What distinguishes your approach from similar competitors?
Historically, most other approaches did not incorporate distributed tracing data in the first place — as such, they have almost no way to analyze or represent the elaborate dependencies between services in deep systems. In recent years, metrics- or logging-oriented products have thrown in distributed traces “on the side,” typically as individual data-points that can be inspected manually in a trace visualizer.
This blunt, simplistic approach can be effective in identifying some limited number of egregious problems, but complex issues in production are more subtle. LightStep’s approach is unique in that the individual traces are sampled and analyzed in order to address specific high-value questions: “What went wrong during this release?”, “Why has performance degraded over the past quarter?”, “Why did my pager just go off?!”
For instance, one of our customers recently experienced a sudden regression in the performance of a particular backend, deep in their stack — it turns out that the underlying issue was that one of their 100,000 customers changed their traffic pattern by 2000x. This was obvious within seconds after looking at aggregate trace statistics, though they estimated it would have taken days just looking at logs, metrics, or even individual traces on their own.
This is all possible because LightStep’s Satellite architecture grants our product access to about 100x more data than a conventional SaaS solution at the same (or lower) cost. With so much more data, and colocated storage and compute, we extract more context about deep systems; this is why we have earned the trust of progressive customers like Lyft, GitHub, Twilio, UnderArmour, and many more.
In the future, what direction do you see the industry going toward? What future steps is your company working on at the moment?
Our industry is still wrapping its head around the full operational and managerial implications of deep systems. Soon, we will recognize that high-quality observability is an absolute prerequisite for high-velocity development in deep systems, and that observability strategy must center around key use cases, not just around telemetry. The OpenTelemetry project will also become ubiquitous across vendors, cloud providers, and critical OSS infrastructure software. This will be a good thing for developers and operators, as high-quality telemetry will be performant, vendor-neutral, and “on-by-default.”

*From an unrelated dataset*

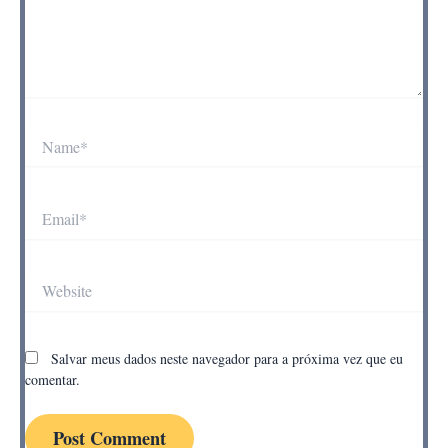
Name*
Email*
Website
Salvar meus dados neste navegador para a próxima vez que eu
comentar.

Furthermore, consumers of observability technology will rightfully demand pricing units that are predictable, controllable, and proportional to the scope of the challenges those solutions address – today, pricing in conventional solutions is tied to data volumes that are both unpredictable and poorly correlated with value.
As far as LightStep is concerned, we will continue to do what’s made us successful to date: listening carefully to our customers and prospects as we build our simple, opinionated observability product for deep systems. Thanks to a recent focus on automated telemetry-gathering and single-service analytical features, individual developers can now adopt LightStep in minutes and immediately take greater control over performance and reliability for their own services, particularly when deploying new versions or reasoning about downstream dependencies. Going forward, LightStep will ingest more and more forms of telemetry and continue to build new product around use cases across the entire software lifecycle — in this way, our product can be powerful without being overwhelming.